Oltremare – Fango
La parola in ebraico moderno per fango è “boz”. Ma se chiedete a qualunque nuovo israeliano, di quelli come me che han dovuto imparare la lingua in fretta e furia per poi trovare un lavoro e iniziare la vita nel nuovo paese, il boz è un tipo di caffè. All’ulpan si studia cultura israeliana e lingua in parallelo, e quindi la lezione su come ordinare un caffè in un bar locale è fra quelle fondamentali, almeno per noi italiani. “Names” cioè caffè solubile è un ordine che a nessuno verrebbe in mente di fare in un bar in Italia, mentre qui è fra le opzioni normali insieme all’americano. Esclusi in partenza. Una volta imparato che per avere un espresso basta in effetti dire “espresso” noi stiamo di solito abbastanza tranquilli. Ma in certi posti, diciamo non proprio nella Tel Aviv bohemienne, l’offerta si limita al boz metaforico ovverosia il caffè turco. Chi sa che effetto fa sotto i denti quando per sbaglio lo si beve prima che si sia depositato bene, capisce perché ha il nomignolo di fango.
Delle volte però, in questa stagione che in Europa porta freddo vero e neve, può capitare qui in Medio Oriente di trovarsi immersi nel boz vero, fango a tutti gli effetti. La pioggia improvvisa e violenta fa strabordare tutti i tombini, e anche in città compaiono colate di fango dove un attimo prima c’era una strada, un attraversamento pedonale, un marciapiede.

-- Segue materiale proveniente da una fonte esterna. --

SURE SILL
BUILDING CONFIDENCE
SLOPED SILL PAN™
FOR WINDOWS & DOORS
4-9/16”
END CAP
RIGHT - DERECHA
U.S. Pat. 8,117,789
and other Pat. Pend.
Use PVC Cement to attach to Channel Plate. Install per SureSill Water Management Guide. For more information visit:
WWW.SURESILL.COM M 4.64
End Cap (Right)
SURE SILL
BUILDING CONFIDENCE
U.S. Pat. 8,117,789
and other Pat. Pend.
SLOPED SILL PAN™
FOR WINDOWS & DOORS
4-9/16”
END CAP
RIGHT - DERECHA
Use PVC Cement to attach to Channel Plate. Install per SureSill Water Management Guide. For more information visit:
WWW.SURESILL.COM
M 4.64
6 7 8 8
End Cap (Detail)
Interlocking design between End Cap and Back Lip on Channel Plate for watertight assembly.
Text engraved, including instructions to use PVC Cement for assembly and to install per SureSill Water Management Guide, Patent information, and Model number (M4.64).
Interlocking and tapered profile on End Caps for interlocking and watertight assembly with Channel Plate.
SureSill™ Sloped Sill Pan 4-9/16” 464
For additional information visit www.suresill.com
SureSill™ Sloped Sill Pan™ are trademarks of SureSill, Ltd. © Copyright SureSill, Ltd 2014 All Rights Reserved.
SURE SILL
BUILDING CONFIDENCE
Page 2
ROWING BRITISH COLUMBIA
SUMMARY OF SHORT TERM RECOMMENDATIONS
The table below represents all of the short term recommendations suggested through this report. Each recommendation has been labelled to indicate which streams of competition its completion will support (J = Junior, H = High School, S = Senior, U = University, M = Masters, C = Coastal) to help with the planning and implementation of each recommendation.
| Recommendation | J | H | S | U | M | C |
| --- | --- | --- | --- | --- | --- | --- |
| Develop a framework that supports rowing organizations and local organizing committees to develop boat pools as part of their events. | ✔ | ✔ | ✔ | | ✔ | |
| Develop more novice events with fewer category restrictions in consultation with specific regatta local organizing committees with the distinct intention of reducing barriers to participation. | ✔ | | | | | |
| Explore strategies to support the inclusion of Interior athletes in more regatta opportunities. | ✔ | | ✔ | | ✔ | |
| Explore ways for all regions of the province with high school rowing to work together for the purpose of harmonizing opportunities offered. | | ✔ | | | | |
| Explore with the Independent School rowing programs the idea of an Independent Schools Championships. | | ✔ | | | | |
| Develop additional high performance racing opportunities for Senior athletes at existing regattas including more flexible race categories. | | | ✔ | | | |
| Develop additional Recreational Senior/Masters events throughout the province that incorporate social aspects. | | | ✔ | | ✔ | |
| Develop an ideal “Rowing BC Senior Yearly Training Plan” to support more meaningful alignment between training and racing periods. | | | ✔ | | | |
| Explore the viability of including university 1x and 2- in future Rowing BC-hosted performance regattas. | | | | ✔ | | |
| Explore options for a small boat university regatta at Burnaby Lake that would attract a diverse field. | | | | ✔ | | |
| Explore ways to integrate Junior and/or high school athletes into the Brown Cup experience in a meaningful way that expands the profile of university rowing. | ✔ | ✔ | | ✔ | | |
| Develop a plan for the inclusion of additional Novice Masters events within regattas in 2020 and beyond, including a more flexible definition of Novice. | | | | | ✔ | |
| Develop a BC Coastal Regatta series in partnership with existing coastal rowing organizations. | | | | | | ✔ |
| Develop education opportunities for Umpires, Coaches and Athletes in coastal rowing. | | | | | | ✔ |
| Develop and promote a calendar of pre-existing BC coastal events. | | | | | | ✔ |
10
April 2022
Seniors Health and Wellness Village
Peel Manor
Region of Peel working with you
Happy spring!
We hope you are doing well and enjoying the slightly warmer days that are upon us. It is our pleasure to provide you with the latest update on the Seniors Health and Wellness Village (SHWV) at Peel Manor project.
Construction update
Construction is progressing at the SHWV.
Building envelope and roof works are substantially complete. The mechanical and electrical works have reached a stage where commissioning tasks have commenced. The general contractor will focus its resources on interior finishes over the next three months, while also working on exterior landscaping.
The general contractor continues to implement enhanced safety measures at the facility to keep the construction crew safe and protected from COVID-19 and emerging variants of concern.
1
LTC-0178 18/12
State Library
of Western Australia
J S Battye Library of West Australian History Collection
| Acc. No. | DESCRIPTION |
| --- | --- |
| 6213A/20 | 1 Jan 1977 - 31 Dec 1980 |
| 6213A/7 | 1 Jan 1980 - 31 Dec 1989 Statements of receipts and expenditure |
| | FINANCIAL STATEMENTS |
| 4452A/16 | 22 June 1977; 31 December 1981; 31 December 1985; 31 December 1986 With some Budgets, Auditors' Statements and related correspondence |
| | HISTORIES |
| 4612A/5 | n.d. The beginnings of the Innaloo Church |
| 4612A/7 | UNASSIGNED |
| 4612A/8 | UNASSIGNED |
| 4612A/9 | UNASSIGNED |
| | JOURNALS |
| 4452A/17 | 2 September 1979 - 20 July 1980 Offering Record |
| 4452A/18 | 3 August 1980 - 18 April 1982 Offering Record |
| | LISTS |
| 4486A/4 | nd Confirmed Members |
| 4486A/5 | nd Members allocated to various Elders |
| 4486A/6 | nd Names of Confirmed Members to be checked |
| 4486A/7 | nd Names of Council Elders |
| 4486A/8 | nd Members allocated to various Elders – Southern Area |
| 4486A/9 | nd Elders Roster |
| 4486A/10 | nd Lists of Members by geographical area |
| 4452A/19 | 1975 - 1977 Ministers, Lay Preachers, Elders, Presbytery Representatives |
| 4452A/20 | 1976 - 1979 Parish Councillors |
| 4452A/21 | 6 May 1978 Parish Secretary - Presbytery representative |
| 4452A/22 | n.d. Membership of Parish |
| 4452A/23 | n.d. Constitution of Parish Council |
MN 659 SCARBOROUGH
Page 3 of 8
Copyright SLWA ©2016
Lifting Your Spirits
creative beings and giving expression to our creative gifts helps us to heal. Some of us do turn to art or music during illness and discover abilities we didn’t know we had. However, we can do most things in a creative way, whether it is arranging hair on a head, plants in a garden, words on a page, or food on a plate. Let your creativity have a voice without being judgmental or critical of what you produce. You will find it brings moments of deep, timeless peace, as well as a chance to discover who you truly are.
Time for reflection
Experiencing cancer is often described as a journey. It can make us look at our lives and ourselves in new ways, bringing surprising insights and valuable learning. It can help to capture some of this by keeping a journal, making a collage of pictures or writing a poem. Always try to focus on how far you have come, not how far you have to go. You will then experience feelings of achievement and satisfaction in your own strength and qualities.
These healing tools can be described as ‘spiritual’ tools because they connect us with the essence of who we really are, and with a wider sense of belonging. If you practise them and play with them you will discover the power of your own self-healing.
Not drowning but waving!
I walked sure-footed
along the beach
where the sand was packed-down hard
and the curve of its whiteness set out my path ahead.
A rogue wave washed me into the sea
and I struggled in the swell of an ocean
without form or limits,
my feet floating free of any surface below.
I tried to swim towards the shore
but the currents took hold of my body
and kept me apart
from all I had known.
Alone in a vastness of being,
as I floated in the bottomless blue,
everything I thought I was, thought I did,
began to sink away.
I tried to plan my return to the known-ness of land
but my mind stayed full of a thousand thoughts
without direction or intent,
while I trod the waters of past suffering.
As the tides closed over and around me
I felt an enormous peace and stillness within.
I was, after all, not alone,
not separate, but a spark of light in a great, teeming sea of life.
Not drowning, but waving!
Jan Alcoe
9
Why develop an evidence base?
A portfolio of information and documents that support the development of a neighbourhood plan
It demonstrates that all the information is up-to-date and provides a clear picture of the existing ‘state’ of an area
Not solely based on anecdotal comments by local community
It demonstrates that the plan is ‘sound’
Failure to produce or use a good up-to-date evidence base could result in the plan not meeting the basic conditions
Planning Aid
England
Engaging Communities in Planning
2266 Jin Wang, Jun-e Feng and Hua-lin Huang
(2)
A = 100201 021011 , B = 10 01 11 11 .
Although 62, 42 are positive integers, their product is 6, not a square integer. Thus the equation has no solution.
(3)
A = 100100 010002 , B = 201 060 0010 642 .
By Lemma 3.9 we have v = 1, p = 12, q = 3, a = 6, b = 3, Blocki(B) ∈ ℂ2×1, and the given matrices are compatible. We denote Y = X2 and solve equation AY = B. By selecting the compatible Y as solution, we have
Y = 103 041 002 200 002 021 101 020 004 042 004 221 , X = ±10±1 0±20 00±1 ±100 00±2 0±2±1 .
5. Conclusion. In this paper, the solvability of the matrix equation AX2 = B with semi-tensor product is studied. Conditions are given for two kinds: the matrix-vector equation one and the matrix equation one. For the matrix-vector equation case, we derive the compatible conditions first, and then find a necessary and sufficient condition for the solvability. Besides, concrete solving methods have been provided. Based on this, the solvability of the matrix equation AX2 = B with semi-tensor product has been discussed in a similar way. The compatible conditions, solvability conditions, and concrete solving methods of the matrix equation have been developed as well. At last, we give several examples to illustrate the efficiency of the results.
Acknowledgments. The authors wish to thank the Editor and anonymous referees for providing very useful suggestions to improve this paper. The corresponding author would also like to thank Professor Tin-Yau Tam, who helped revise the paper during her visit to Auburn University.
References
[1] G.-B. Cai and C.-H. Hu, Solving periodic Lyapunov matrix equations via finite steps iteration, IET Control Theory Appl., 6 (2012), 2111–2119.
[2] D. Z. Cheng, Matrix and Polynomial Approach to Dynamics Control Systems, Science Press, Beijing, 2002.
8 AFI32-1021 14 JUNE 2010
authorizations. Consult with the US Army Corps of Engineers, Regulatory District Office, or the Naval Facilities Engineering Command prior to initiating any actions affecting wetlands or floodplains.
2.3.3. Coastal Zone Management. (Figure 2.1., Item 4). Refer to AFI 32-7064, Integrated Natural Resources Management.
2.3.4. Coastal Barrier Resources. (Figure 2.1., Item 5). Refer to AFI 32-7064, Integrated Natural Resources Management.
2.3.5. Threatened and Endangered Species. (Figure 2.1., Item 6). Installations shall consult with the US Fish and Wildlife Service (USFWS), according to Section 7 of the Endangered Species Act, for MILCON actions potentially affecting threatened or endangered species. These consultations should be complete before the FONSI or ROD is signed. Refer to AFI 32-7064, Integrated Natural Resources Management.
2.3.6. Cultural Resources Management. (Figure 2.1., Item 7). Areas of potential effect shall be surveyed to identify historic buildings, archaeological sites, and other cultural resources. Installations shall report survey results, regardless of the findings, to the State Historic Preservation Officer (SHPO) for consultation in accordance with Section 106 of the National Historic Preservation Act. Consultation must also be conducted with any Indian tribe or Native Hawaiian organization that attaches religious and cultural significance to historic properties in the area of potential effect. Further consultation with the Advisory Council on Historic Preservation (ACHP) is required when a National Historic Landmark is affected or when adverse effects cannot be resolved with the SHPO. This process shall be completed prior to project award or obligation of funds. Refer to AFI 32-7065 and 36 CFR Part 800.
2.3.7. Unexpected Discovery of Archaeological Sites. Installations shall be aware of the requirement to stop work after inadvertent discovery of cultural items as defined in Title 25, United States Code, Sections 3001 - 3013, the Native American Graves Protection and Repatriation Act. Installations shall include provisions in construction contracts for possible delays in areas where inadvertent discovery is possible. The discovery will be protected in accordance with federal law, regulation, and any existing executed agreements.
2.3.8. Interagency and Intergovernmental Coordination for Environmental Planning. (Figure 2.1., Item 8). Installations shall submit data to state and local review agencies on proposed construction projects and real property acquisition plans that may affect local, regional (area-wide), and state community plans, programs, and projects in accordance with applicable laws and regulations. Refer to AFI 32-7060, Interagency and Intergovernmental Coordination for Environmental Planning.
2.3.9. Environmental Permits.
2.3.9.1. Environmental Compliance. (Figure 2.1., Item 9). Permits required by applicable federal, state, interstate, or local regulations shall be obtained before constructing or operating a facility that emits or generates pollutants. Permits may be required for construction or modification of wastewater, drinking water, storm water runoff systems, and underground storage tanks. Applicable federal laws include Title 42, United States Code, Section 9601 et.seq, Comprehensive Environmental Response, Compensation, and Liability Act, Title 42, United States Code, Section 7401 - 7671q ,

È una specie di miraggio, che nel giro di pochi giorni ritorna allo stato di sabbia raccolta e impilata dal vento; e a meno di impronte profonde di scarpe o di zampe di cane poco furbo, neanche ci si ricorda poi che quella montagnetta di sabbia è stata ad un certo punto della breve tempesta un luogo invalicabile.
Memoria labile e stagionale, la nostra.